* [Problem description]: Every line from the one containing "Municipio de Madrid, 2012: 40000 -> 25120" to the one containing "Municipio de Madrid, 2018: 45000 -> 30832" in the records below, both included, must be set down exactly, and no other line.

* [Data]:
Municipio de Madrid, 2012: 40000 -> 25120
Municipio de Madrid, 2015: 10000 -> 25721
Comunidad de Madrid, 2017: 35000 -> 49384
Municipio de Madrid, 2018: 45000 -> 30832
==
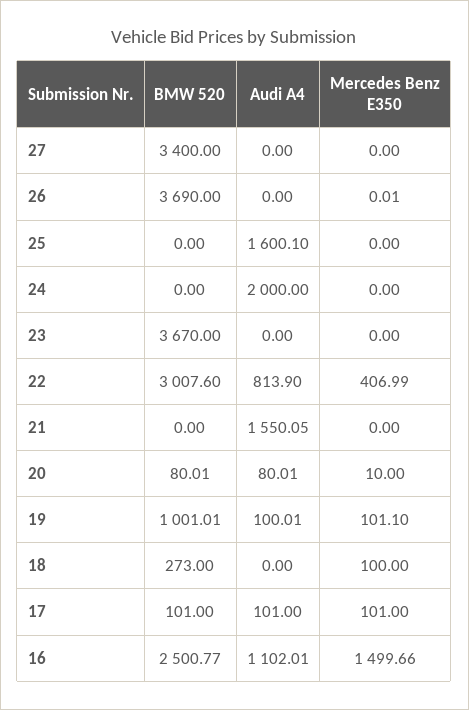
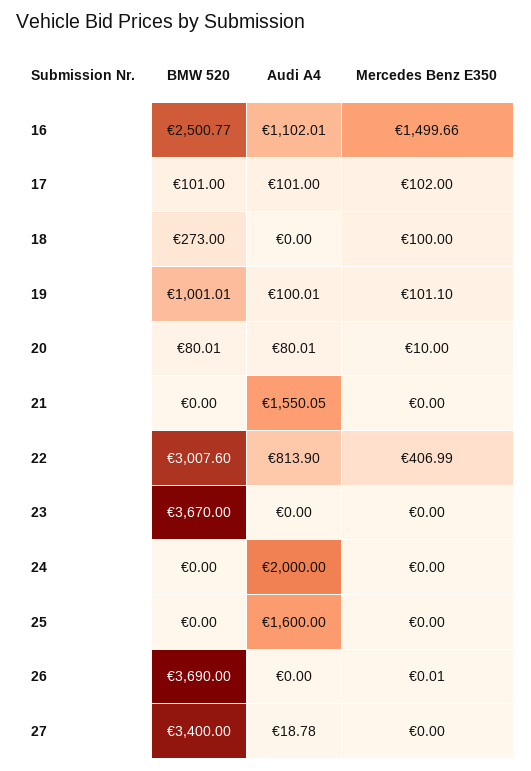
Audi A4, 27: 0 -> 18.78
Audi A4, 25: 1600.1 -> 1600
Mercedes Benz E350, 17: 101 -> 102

* [Solution]:
Municipio de Madrid, 2012: 40000 -> 25120
Municipio de Madrid, 2015: 10000 -> 25721
Comunidad de Madrid, 2017: 35000 -> 49384
Municipio de Madrid, 2018: 45000 -> 30832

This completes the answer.